• **Supplied passage**:
= Beginning of Section =
Minimum Requirements for Engineering Doctorate Degree: 36 credits


Courses

Energy Resource Engineering (ERE)

ERE F101      Introduction to Energy Resource Engineering
3 Credits

Offered Spring

Design, evaluation and implementation of conventional and alternative energy systems for heat and electric power applications. Focuses on developing the basic skills in approaching engineering problems and applying them towards the energy industry. Students will learn about the engineering skills required in mining, petroleum and renewable energy.

Prerequisites: (MATH F151X and MATH F152X) or MATH F156X (may be taken concurrently) or ES/MATH F186 (may be taken concurrently) or placement into MATH F251X.

Lecture + Lab + Other: 2 + 3 + 0

Grading System: Letter Grades with option of Plus/Minus

ERE F301      Petroleum and Geothermal Reservoir Rock and Fluid Properties
3 Credits

Offered Fall

Overview of sedimentary, hot and igneous rocks including depositional environments. Rock and fluid properties including porosity, permeability, fluid saturations, capillary pressure, classification of reservoirs fluids, phase behavior of hydrocarbons, thermodynamics of steam and water, PVT analysis. Laboratory exercises on identification of energy bearing rocks, properties of hydrocarbons, steam, hot water.

Prerequisites: ES F346 (may be taken concurrently); MATH F252X.

Lecture + Lab + Other: 2 + 3 + 0

Grading System: Letter Grades with option of Plus/Minus

ERE F303      Electric Power Systems and Machines
4 Credits

Offered Fall

Introduction to electromechanical energy conversion principles, phasors and complex power, characteristics and applications of power transformers, network equations, synchronous machines, induction machines, DC machines, symmetrical components and sequence networks.

Prerequisites: EE F203 or ES F307.

Cross-listed with EE F303.

Lecture + Lab + Other: 3 + 3 + 0

Grading System: Letter Grades with option of Plus/Minus

ERE F407      Petroleum and Geothermal Production Engineering
3 Credits

Offered Fall

Inflow and outflow performance. Single and multi-phase flow in wellbores. Design and analysis of production systems for oil, gas and geothermal reservoirs, artificial lift. Decline curve analysis. Surface processing of produced oil and gas. Geothermal plants.

Prerequisites: ERE F476; ES F341; ES F346.
= End of Section =
• **Supplied material**:
= Beginning of Section =
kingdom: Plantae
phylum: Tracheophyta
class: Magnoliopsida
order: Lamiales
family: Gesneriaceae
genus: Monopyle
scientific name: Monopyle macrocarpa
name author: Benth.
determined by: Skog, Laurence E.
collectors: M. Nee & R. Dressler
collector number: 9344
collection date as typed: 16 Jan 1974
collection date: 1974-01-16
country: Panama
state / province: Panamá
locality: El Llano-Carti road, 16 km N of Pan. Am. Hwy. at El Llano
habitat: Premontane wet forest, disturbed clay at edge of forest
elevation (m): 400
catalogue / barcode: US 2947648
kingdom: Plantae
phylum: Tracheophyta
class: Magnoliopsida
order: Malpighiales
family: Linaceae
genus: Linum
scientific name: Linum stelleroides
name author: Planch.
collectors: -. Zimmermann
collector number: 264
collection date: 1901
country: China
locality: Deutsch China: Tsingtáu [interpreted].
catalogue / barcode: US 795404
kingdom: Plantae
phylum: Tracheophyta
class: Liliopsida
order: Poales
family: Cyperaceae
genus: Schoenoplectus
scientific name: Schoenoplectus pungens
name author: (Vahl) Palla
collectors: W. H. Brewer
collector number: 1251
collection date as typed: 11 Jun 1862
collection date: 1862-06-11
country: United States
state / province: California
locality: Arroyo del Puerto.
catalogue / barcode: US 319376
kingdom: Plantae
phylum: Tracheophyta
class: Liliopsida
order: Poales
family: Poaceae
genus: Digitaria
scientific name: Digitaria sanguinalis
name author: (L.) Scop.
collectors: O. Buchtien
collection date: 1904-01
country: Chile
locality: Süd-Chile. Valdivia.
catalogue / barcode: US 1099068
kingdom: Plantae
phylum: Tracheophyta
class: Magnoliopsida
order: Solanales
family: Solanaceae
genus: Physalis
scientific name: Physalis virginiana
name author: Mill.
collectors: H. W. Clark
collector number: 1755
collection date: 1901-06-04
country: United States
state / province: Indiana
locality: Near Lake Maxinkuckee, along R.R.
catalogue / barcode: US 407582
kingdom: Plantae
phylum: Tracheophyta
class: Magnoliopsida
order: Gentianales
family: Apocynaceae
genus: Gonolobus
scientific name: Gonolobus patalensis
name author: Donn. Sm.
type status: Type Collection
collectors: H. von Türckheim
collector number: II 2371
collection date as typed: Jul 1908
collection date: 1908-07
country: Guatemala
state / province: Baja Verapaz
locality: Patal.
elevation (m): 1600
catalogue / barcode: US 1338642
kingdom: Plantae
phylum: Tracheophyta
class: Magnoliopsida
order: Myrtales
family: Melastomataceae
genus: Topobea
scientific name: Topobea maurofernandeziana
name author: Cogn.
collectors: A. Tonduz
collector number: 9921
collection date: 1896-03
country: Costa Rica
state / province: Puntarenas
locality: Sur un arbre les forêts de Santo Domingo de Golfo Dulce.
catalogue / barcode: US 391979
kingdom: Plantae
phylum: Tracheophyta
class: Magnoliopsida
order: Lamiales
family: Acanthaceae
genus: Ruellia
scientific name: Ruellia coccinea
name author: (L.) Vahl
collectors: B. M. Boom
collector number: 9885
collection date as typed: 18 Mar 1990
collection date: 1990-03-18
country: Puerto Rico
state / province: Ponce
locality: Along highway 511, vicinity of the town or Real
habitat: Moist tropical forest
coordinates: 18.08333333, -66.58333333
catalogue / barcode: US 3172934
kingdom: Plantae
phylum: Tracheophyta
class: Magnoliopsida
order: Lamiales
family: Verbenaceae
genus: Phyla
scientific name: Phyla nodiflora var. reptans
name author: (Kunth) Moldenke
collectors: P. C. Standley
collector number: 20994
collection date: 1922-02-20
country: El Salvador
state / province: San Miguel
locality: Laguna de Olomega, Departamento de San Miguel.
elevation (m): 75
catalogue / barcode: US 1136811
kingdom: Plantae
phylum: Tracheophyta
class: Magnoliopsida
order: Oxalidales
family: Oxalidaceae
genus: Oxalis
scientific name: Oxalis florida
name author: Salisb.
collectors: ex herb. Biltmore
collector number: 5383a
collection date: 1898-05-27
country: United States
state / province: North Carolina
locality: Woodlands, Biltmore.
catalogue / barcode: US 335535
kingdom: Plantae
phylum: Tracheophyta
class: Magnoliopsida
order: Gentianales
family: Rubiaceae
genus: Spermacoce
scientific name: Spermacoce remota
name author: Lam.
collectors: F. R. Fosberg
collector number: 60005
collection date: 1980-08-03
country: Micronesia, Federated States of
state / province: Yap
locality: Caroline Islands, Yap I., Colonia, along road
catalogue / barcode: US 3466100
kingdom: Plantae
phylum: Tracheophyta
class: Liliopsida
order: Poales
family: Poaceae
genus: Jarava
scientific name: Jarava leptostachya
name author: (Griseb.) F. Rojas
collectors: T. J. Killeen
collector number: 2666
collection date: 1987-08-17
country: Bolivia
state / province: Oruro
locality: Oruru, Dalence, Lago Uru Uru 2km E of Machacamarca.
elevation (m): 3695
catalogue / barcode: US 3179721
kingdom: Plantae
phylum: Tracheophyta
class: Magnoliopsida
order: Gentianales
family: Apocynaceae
= End of Section =
• **Work request**:
Continue the energy resource engineering course listing from the point where it stops.

• **Result of the exercise**:
Lecture + Lab + Other: 3 + 0 + 0

Grading System: Letter Grades with option of Plus/Minus

ERE F409      Renewable and Sustainable Energy Systems
3 Credits

Offered Spring

Study of renewable energy systems focusing on grid integration of wind turbine generators, solar photovoltaics, geothermal, biomass, hydroelectric, hydrokinetics, and energy storage. Design and analysis for efficient, sustainable, reliable, and resilient grid operation with distributed renewable energy sources considering cogeneration, controls optimization, economic dispatch, emissions, interruptible loads, and waste-heat recovery.

Prerequisites: EE F303 or ERE F303.

Cross-listed with EE F409.

Stacked with EE F609.

Lecture + Lab + Other: 3 + 0 + 0

Grading System: Letter Grades with option of Plus/Minus

ERE F426      Energy Drilling Engineering
3 Credits

Offered Spring

Introduces a working knowledge of drilling engineering, using fundamental drilling engineering principles for drilling design, and evaluating drilling operations based on drilling engineering concepts. The course covers both conventional and geothermal well drilling.

Prerequisites: ES F331; ES F341.

Lecture + Lab + Other: 3 + 0 + 0

Grading System: Letter Grades with option of Plus/Minus

ERE F444      Data Analysis and Modeling for Energy Engineers
3 Credits

Offered Spring

Introduction to data analytics for energy resources; probability distributions; data collection methods; inferential statistics; least squares; optimization methods; clustering; regression and stochastic timeseries data modeling; Inverse methods; and risk analysis.

Prerequisites: ES F201; MATH F302; STAT F300.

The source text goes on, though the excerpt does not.